Однако при всем этом поэт не выдерживает и признается: «Я в восторге от Нью-Йорка города». Как русскому футуристу было не восхититься этой столицей мира, прохаживаясь по тому же Бродвею, восхититься с совершенно детской непосредственностью:

А лампы
как станут
ночь копать,
ну, я доложу вам ‒
пламечко!
Налево посмотришь ‒
мамочка мать!
Направо ‒ мать моя мамочка!

А какие грандиозные стихи Маяковский написал про нью-йоркский Бруклинский мост! Правильно, ведь «на хорошее и мне не жалко слов». Петр Вайль пишет, подтверждая и свидетельствуя: «Маяковский в "Бруклинском мосте" дает необыкновенной красоты и силы образы: "И только одни домовьи души / встают в прозрачном свечении окон" или "Поезда с дребезжаньем ползут, / как будто в буфет убирают посуду". Метафоры точны. Мне известно это достоверно, не только потому, что в городе прожито семнадцать с лишним лет, но и мое первое потрясение было вполне маяковское: впервые я увидел Манхэттен вечером 5 января 1978 года сквозь Бруклинский мост». Этот мост – образ современности, по которому потомки сумеют увидеть и почувствовать нашу эпоху:

Если
придет
окончание света —
планету
хаос
разделает в лоск,
и только
один останется
этот
над пылью гибели вздыбленный мост,
то,
как из косточек,
тоньше иголок,
тучнеют
в музеях стоящие
ящеры,
так
с этим мостом
столетий геолог
сумел
воссоздать бы
дни настоящие.

Можно назвать еще несколько послеоктябрьских шедевров Маяковского.

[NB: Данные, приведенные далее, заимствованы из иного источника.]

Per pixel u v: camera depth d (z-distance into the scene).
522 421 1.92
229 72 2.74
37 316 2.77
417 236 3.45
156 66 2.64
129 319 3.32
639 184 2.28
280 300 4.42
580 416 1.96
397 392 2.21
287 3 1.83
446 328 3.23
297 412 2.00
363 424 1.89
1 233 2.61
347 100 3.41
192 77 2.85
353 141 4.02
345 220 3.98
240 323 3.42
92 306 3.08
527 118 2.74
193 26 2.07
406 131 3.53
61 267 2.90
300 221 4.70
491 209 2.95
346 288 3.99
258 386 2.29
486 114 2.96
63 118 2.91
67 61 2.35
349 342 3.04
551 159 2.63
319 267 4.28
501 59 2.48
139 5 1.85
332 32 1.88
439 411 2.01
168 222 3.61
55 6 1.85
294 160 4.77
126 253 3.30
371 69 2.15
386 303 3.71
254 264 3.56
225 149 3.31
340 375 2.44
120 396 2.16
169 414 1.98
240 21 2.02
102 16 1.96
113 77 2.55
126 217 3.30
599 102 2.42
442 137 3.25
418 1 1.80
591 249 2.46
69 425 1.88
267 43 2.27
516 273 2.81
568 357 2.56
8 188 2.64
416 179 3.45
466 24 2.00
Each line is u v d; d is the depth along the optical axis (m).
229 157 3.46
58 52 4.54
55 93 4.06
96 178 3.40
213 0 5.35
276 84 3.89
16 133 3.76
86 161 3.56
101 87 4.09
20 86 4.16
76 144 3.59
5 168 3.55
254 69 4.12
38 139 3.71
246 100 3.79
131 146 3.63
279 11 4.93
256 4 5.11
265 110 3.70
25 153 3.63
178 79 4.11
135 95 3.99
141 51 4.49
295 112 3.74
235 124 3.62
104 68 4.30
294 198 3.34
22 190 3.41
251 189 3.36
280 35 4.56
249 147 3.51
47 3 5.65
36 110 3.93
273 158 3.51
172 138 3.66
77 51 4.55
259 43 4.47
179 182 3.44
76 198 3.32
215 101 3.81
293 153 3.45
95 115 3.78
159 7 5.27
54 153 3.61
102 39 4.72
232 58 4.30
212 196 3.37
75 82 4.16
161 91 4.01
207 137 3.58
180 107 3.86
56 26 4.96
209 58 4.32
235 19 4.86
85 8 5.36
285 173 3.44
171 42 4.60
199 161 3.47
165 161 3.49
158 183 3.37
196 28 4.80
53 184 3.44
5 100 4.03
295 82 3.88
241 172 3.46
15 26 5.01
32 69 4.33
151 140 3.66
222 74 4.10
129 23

Это и поэтический некролог «Сергею Есенину» (два самых популярных поэта эпохи друг друга терпеть не могли, отзывались друг о друге более чем критично, но после смерти Есенина Маяковский посвятил погибшему поэту горькие и печальные строки, всецело отдавая дань его огромному и своеобразному таланту – «Навсегда теперь язык в зубах затворится. / Тяжело и неуместно разводить мистерии, / У народа, у языкотворца, / умер звонкий забулдыга подмастерье»).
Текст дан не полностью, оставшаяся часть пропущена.